Development of a Novel 'Imbalanced' CD20/CD3 Bispecific Antibody by Computational Design

摘要

Bispecific antibodies(BsAb) with a CD3 binding arm to recruit and activate T cells have been widely studied for cancer therapy. However, many of these BsAb formats eliminated antibody effector functions considering safety concerns. To "safely" maintain the effector functions and expand the applications of these BsAbs, we developed a novel "imbalanced bispecific antibody technology platform" based on computational antibody design. A CD20/CD3 "imbalanced bispecific antibody" as first proof of concept, was designed to contain the following features: 1) CD3 binding affinity was significantly reduced to increase safety. 2) ADCC/CDC effector functions were maintained in order to broaden clinical implementation. 3) Biochemical and biophysical features of the CD20 binding arm and the CD3 binding arm of this "KIH + common light chain" version BsAb were differentiated to enable better isolation of BsAb during downstream purification process. Because of these designs, using in vitro assay system, this antibody showed better CD20+ Raji cell killing efficacy than that of CD20 homodimer and Rituxan in the presence of human PBMCs. Meanwhile, this antibody failed to kill CD3+ Jurkat cells or deplete normal T cell under the same condition. Therefore, we inferred that this antibody may illustrate promising wider clinical applications than current anti-CD20 cancer therapies: 1) Compared to Rituxan and it's biobetters, this antibody has T cell recruiting function; 2) Compared to CAR-T/ other T cell recruiting therapies, this antibody maintains functional effector function; 3)this antibody didn't show any safety concern in vitro. Taken together, the CD20/CD3 antibody and novel platform we created may contribute to the fulfillment of the unmet needs in the field of targeted cancer therapies.

==============================

→ WORK TO COMPLETE:
1 – Summarize the abstract in two sentences.
2 – In one sentence, state why the abstract says the biochemical and biophysical features of the CD20 binding arm and the CD3 binding arm were made different.

==============================

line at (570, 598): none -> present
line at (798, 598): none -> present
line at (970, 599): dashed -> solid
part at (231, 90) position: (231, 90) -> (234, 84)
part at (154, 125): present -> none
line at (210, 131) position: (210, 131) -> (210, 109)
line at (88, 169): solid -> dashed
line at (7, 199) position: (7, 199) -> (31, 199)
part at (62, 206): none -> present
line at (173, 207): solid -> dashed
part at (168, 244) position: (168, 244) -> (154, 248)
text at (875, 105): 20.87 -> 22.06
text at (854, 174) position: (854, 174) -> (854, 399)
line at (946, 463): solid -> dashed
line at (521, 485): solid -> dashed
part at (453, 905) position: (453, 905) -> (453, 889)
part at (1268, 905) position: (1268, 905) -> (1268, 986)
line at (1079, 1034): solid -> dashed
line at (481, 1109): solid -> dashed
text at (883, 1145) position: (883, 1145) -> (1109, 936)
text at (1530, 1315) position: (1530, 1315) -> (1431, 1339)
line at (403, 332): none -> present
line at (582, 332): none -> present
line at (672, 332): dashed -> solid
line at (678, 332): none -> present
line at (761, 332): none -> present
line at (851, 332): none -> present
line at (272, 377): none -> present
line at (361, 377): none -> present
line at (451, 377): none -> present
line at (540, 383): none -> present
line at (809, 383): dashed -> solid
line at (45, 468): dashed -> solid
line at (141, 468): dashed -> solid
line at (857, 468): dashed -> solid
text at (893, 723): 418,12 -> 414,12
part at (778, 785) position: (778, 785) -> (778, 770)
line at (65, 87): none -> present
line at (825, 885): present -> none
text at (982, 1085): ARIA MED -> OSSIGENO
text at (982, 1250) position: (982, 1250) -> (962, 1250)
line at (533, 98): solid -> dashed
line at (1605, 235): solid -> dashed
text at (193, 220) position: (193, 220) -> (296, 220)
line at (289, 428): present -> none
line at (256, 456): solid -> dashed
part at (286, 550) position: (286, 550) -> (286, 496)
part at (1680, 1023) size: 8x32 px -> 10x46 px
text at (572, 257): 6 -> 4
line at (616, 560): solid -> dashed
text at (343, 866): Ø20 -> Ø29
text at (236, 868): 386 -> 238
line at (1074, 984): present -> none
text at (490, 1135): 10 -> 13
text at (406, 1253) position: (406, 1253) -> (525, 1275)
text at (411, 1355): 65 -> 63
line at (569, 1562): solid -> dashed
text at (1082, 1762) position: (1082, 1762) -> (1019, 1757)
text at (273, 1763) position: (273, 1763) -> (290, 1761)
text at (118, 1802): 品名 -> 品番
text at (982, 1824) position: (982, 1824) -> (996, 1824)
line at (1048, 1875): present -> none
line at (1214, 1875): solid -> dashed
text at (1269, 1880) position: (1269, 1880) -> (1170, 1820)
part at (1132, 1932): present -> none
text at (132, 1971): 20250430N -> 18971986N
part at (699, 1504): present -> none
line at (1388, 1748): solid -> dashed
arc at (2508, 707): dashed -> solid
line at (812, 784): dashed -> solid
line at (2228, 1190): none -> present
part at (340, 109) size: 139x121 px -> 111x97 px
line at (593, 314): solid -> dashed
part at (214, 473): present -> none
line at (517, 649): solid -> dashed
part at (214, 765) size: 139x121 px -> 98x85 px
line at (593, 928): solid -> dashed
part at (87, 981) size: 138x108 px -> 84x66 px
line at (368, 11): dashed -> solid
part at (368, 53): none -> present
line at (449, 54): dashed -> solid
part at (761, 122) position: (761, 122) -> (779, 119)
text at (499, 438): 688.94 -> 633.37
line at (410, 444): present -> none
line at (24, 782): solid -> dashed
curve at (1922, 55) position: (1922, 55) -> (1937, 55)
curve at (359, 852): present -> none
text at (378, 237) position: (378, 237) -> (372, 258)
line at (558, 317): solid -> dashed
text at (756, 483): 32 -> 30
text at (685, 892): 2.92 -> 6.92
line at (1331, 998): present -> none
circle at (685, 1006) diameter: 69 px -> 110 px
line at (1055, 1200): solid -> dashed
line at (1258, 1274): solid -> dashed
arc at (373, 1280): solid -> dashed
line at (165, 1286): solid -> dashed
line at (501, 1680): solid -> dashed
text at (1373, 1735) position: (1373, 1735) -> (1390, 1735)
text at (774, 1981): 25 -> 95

==============================

→ EXPECTED OUTPUTS:
1 – A CD20/CD3 "imbalanced bispecific antibody" was built through computational antibody design with three features: sharply reduced CD3 binding affinity for safety, retained ADCC/CDC effector functions, and differentiated CD20 and CD3 binding arms for easier purification. In an in vitro assay with human PBMCs, it killed CD20+ Raji cells more effectively than CD20 homodimer and Rituxan but failed to kill CD3+ Jurkat cells or deplete normal T cells.

2 – They were differentiated to allow better isolation of the bispecific antibody during the downstream purification process.